● Исходный отрывок
Жизнь евреев в России — страница 27 из 40

Петербургское купечество следовало в этом случае по стопам московского, которое добилось в свое время запрещения евреям записываться в московское купечество, что и послужило поводом к учреждению черты оседлости. Московские купцы мотивировали свое домогательство безнравственностью конкурентов; петербургские были более откровенны: они готовы были разрешить евреям вести в Петербурге оптовую торговлю, но только «чрез приказчиков или комиссионеров из русских купцов, дабы чрез то воспользовался жалованьем или некоторой частью барыша россиянин, а не еврей». Сенат признал правильным недозволение евреям записываться в петербургское купечество и мещанство; что же касается запрещения евреям самим торговать в столице, то это корыстное домогательство городского правления побудило Сенат объяснить особым указом (3 августа 1800 г.), что «заключение, что барыш в торговле преимущественно принадлежит россиянину, не может почесться основательным»; к тому же, отмечал Сенат, еврейские купцы, платя двойные подати, несут одинаково со всеми подданными обязанности и, следовательно, они не должны быть «отчуждаемы от общих прав и выгод в торговле и промыслах», а потому запрещение купцам-евреям производить оптовую торговлю, недопустимо.

Этот указ предоставил евреям право оптовой торговли, между прочим, и в Москве; однако здесь им иногда запрещали не только вести торговлю, но даже временно проживать; когда же, ссылаясь на указ 3 августа 1800 года, белорусские евреи-купцы обратились (1802 г.) с жалобой в Сенат, то, напомнив о злоупотреблениях со стороны евреев в торговле (контрабанда) и опираясь на существование черты оседлости и двойной подати, Сенат признал, что евреи не только не могут выходить за пределы черты, но и не должны пользоваться выгодами, предоставленными другим, и поэтому он определил уничтожить силу указа 3 августа 1800 года. Что же касается временного пребывания во внутренних губерниях и в столицах «для доправления старых долгов, хождения по тяжебным делам и для общественных их нужд», то власти должны следить за тем, чтобы под этим предлогом евреи не приобретали прочной оседлости.

Это решение Сената, направленное к охране корыстных интересов русского торгового класса путем уничтожения конкуренции, подверглось резкой критике со стороны членов Совета: граф Салтыков, граф Воронцов, Трощинский и другие высказались в том смысле, что, запретив евреям водворяться вне черты, законы 1791 и 1794 годов не лишили их права производить повсеместно оптовую торговлю; городовое положение поощряет иностранную оптовую торговлю, «кольми же паче не можно воспретить подданным российским, немаловажную часть населения составляющим и еще двойную подать платящим». Что же касается контрабанды, «то частные злоупотребления не могут быть основанием правил на целое состояние». К этому мнению присоединился и граф Мордвинов, еще шире развивший мысль о необходимости не стеснять евреев в торговле.

● Что сделать
• 1. Перепишите фрагмент отрывка, который начинается со слов «Этот указ предоставил» и заканчивается словами «приобретали прочной оседлости.», поставив «в старой столице» вместо «в Москве».
• 2. Ответьте по отрывку на следующие вопросы.
(a) Какой датой помечен указ, которым Сенат разъяснил недопустимость запрета купцам-евреям вести оптовую торговлю?
(b) В каком году белорусские евреи-купцы обратились в Сенат с жалобой?
(c) Какой граф присоединился к мнению членов Совета о том, что евреев не следует стеснять в торговле?
Опирайтесь только на этот отрывок.

● Собранные данные
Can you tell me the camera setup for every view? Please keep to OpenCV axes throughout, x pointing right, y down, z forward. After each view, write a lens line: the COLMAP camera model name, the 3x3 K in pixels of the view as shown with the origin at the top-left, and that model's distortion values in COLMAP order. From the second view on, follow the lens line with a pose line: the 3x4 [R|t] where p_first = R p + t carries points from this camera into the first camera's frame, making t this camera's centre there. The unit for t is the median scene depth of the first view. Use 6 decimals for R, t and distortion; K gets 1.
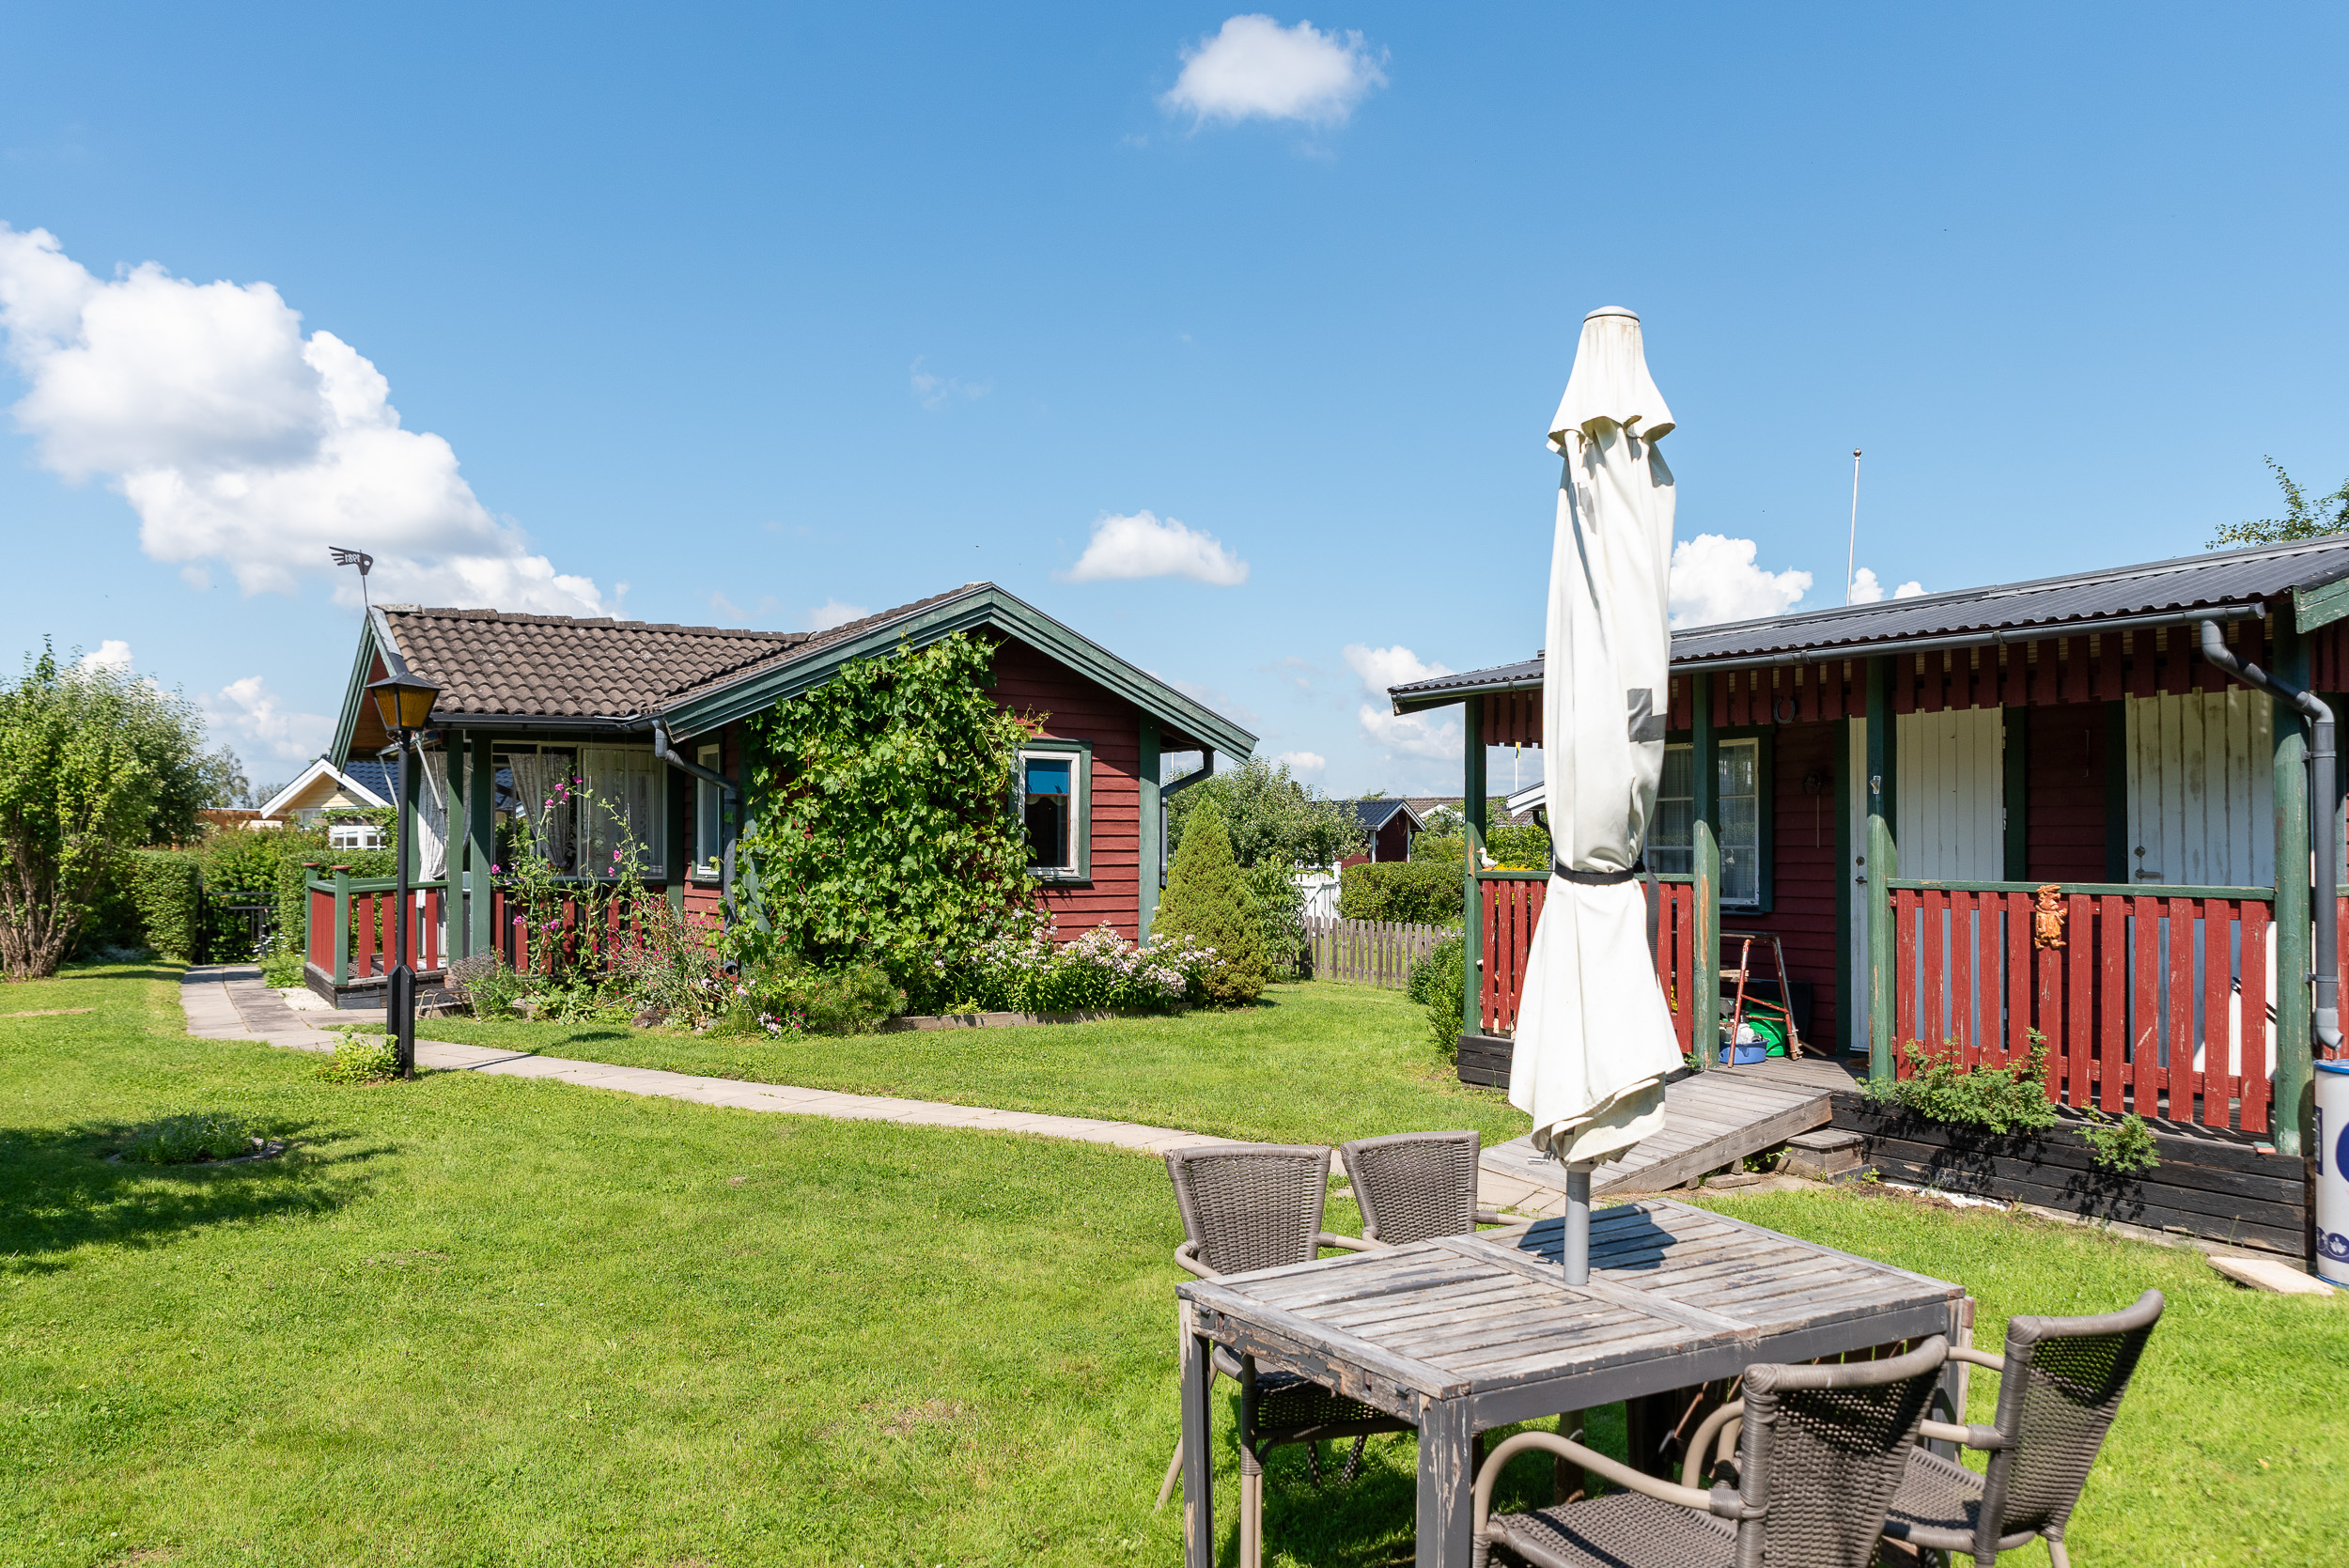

● Список ответов
• 1.
Этот указ предоставил евреям право оптовой торговли, между прочим, и в старой столице; однако здесь им иногда запрещали не только вести торговлю, но даже временно проживать; когда же, ссылаясь на указ 3 августа 1800 года, белорусские евреи-купцы обратились (1802 г.) с жалобой в Сенат, то, напомнив о злоупотреблениях со стороны евреев в торговле (контрабанда) и опираясь на существование черты оседлости и двойной подати, Сенат признал, что евреи не только не могут выходить за пределы черты, но и не должны пользоваться выгодами, предоставленными другим, и поэтому он определил уничтожить силу указа 3 августа 1800 года. Что же касается временного пребывания во внутренних губерниях и в столицах «для доправления старых долгов, хождения по тяжебным делам и для общественных их нужд», то власти должны следить за тем, чтобы под этим предлогом евреи не приобретали прочной оседлости.

• 2.
(a) 3 августа 1800 года.
(b) В 1802 году.
(c) Граф Мордвинов.